D'une manière générale, vos rapporteurs constatent que le préfet a rempli, lors des dernières crises, notamment sanitaires et environnementales, un rôle d'ensemblier indispensable.
Lors de son discours de clôture du Congrès des maires, le 21 novembre 2024, Michel Barnier, alors Premier ministre, a annoncé la publication, dans les premiers mois de 2025, d'un décret renforçant très considérablement le pouvoir des préfets de département, avec deux avancées majeures :
- le préfet serait désormais chargé d'évaluer tous les chefs de service et directeurs d'agence dans son département, ce qui inclut par exemple le directeur général de l'ARS et le directeur académique des services de l'Éducation nationale (DASEN) ;
- le préfet serait désormais obligatoirement consulté sur toutes les décisions, prises par les chefs de service et directeurs d'agence dans son département, ayant une incidence sur la répartition territoriale de certains services publics.
Toutefois, rien ne sera possible sans un renforcement des moyens des préfectures et sous-préfectures. Or, depuis 2005, le plan « Préfecture nouvelle génération » et la Révision générale des politiques publiques (RGPP) ont eu pour conséquence de réduire les effectifs de l'État territorial40(*).

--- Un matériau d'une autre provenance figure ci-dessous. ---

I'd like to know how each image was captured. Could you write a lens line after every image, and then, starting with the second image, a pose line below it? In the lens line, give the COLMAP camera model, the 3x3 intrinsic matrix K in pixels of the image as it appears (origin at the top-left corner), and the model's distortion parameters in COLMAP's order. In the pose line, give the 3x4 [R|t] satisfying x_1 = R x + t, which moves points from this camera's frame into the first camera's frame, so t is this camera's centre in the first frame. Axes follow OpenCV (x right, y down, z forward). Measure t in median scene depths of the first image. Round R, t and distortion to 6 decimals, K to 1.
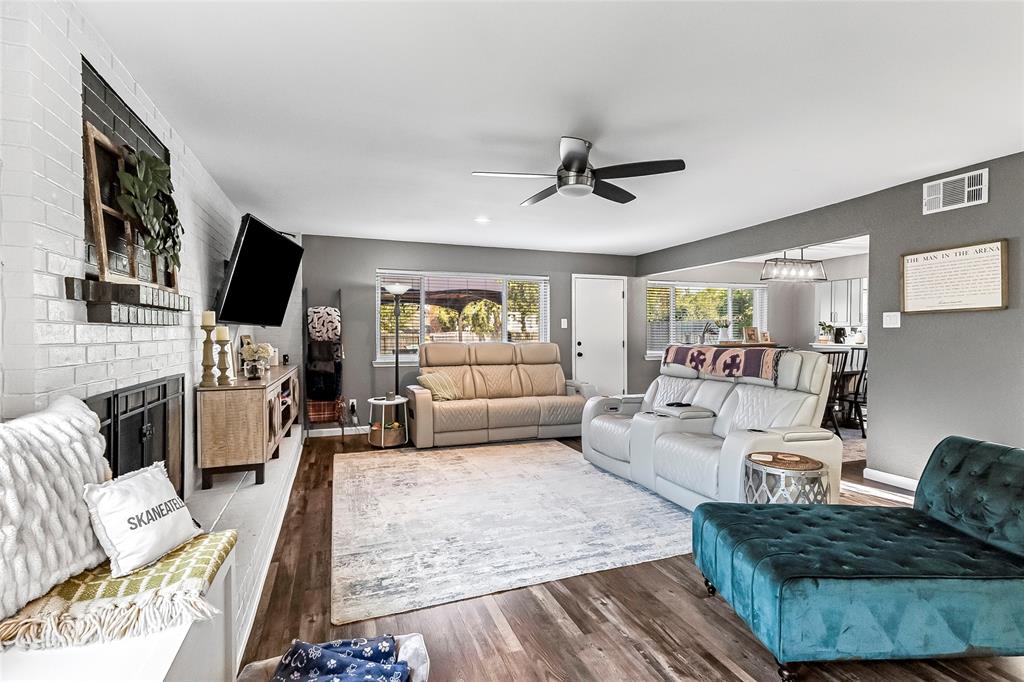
lens RADIAL K [[480.6, 0, 514.9], [0, 480.6, 337.8], [0, 0, 1]] dist [0.017556, -0.000388]
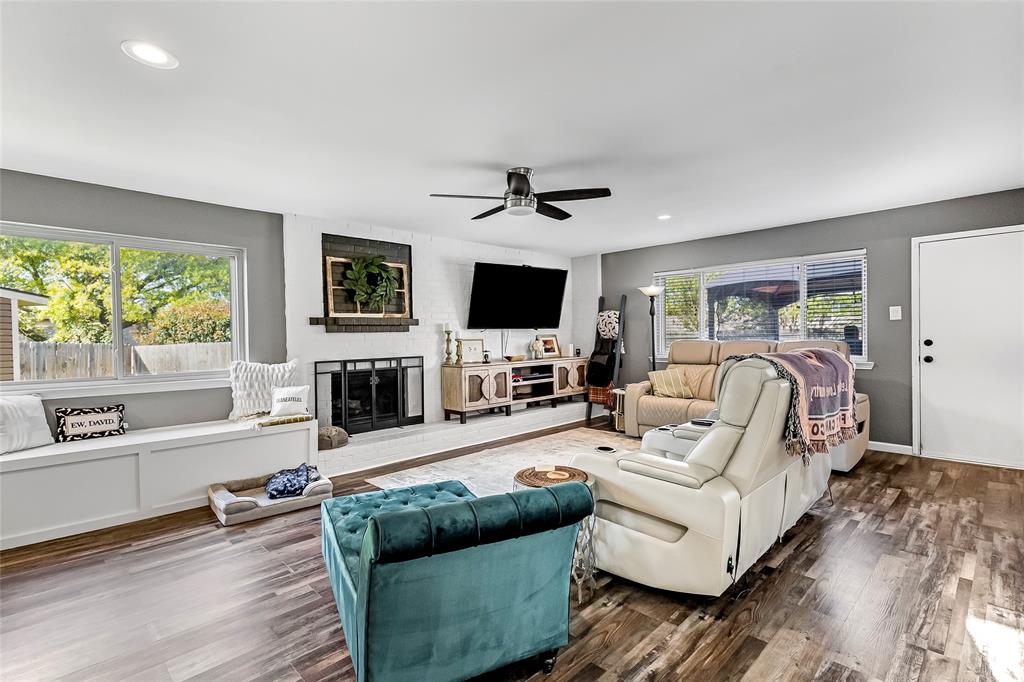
lens RADIAL K [[480.6, 0, 515.9], [0, 480.6, 339.3], [0, 0, 1]] dist [0.017556, -0.000388]
pose [[0.422875, 0.001869, -0.906186, 0.644456], [0.008157, 0.999950, 0.005869, -0.001008], [0.906151, -0.009873, 0.422838, 0.276600]]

Recommandation n° 3 : Permettre au préfet de déroger à des normes relevant de services ou d'opérateurs locaux qui échappent aujourd'hui à sa compétence.
* 36 En dehors des périodes de crise durant lesquelles des réquisitions peuvent intervenir.

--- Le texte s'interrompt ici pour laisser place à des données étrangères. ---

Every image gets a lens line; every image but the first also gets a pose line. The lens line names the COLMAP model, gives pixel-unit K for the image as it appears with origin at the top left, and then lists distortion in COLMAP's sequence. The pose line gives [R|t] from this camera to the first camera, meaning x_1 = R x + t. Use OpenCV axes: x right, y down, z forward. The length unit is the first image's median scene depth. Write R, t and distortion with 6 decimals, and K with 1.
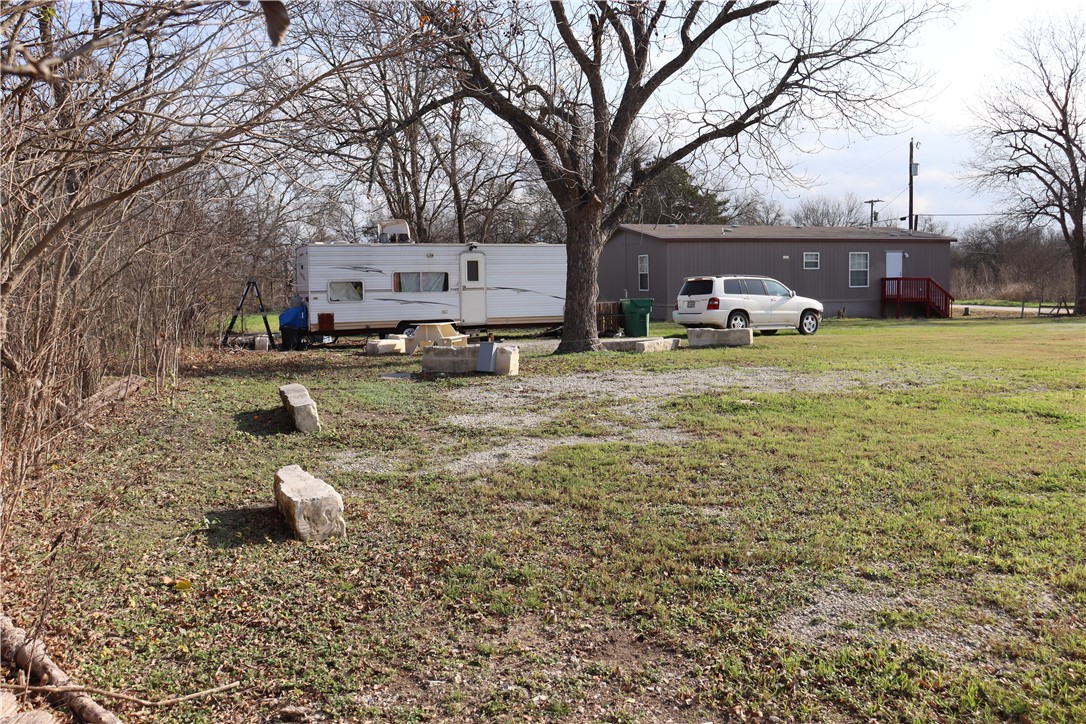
lens RADIAL K [[904.3, 0, 550.6], [0, 904.3, 357.1], [0, 0, 1]] dist [-0.177187, 0.171749]
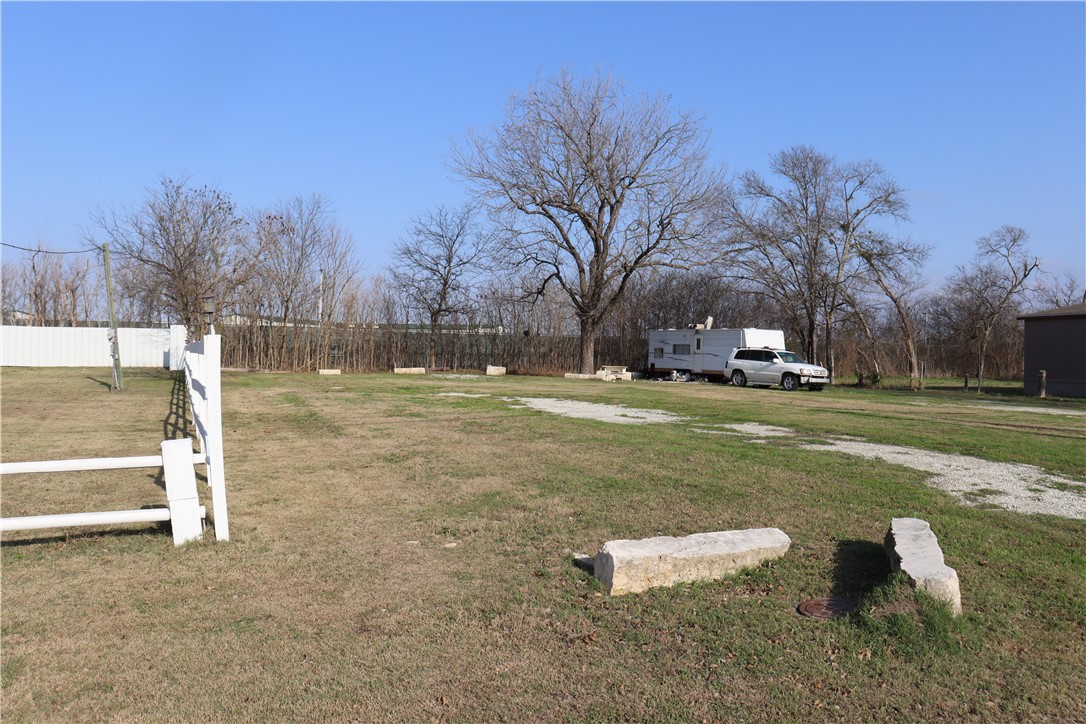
lens RADIAL K [[904.3, 0, 550.6], [0, 904.3, 357.1], [0, 0, 1]] dist [-0.177187, 0.171749]
pose [[0.105295, 0.019152, -0.994257, 0.916799], [-0.102580, 0.994690, 0.008296, -0.027207], [0.989136, 0.101117, 0.106701, 0.256700]]
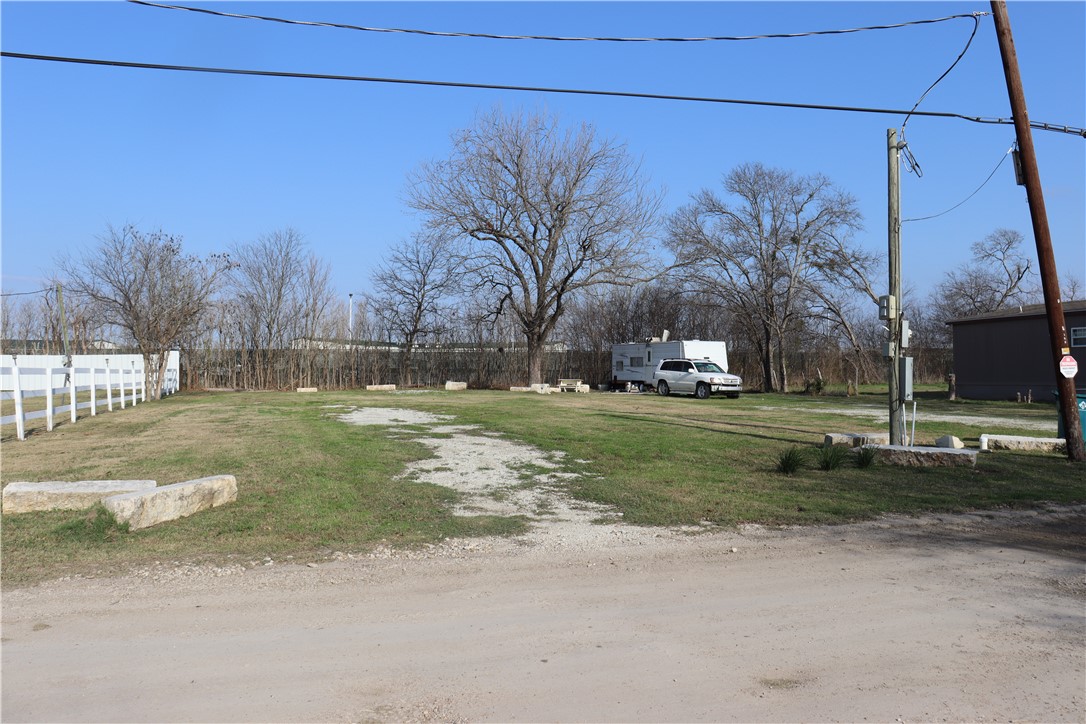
lens RADIAL K [[904.3, 0, 550.6], [0, 904.3, 357.1], [0, 0, 1]] dist [-0.177187, 0.171749]
pose [[-0.000708, 0.000530, -1.000000, 0.993879], [-0.078707, 0.996898, 0.000584, -0.040825], [0.996898, 0.078708, -0.000664, 0.407982]]
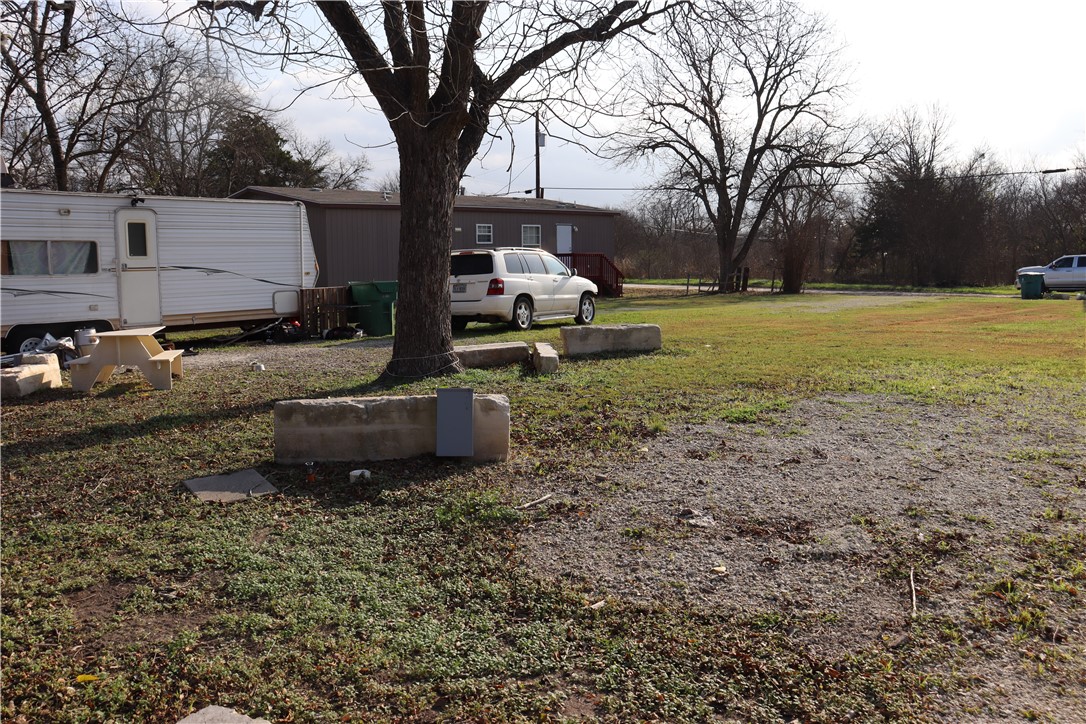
lens RADIAL K [[906.8, 0, 551.1], [0, 906.8, 368.0], [0, 0, 1]] dist [-0.183633, 0.170805]
pose [[0.864562, -0.053508, 0.499670, -0.075434], [0.036327, 0.998368, 0.044055, -0.012764], [-0.501212, -0.019936, 0.865095, 0.179382]]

* 37 Dans son rapport de juillet 2023 relatif à La capacité d'action des préfets, la Cour des comptes relevait que : « Le rôle de coordination du préfet doit intégrer l'intervention des opérateurs de l'État, dont les actions sectorielles et pilotées par leurs directions nationales ne s'articulent pas spontanément avec la mission confiée aux préfets d'assurer la cohérence globale de l'action de l'État sur un territoire donné ».

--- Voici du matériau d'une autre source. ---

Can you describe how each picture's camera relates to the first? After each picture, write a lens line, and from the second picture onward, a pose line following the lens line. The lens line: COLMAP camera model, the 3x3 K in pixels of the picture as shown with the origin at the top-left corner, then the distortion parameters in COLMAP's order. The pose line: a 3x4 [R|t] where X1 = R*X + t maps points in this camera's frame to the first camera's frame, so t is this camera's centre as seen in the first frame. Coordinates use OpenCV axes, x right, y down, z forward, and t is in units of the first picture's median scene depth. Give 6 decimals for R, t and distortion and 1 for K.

* 38 Article L. 632-2 du code du patrimoine dans sa rédaction issue de la loi n° 2016-925 7 juillet 2016 relative à la liberté de la création, à l'architecture et au patrimoine (dite « LCAP »).
* 39 « Les architectes des bâtiments de France face aux contraintes économiques et aux défis de la transition énergétique et environnementale de notre patrimoine : des pratiques à adapter, une profession à réhabiliter, un cadre de vie à préserver » de Pierre-Jean Verzelen, au nom de la mission d'information sur les ABF, rapport adopté le 25 septembre 2024. https://www.senat.fr/notice-rapport/2023/r23-780-1-notice.html
* 40 Dans son rapport de juillet 2023 consacré à La capacité d'action des préfets, la Cour des comptes relevait que : « Certaines missions confiées aux préfets sont aujourd'hui sous tension, en raison de moyens devenus insuffisants [...] Parallèlement, l'exercice des contrôles de légalité et budgétaire confiés aux préfets est fragilisé par l'érosion des moyens humaines. Il est de la responsabilité du ministère de l'Intérieur de s'assurer que la répartition des moyens permet à ses services déconcentrés de remplir leurs missions ».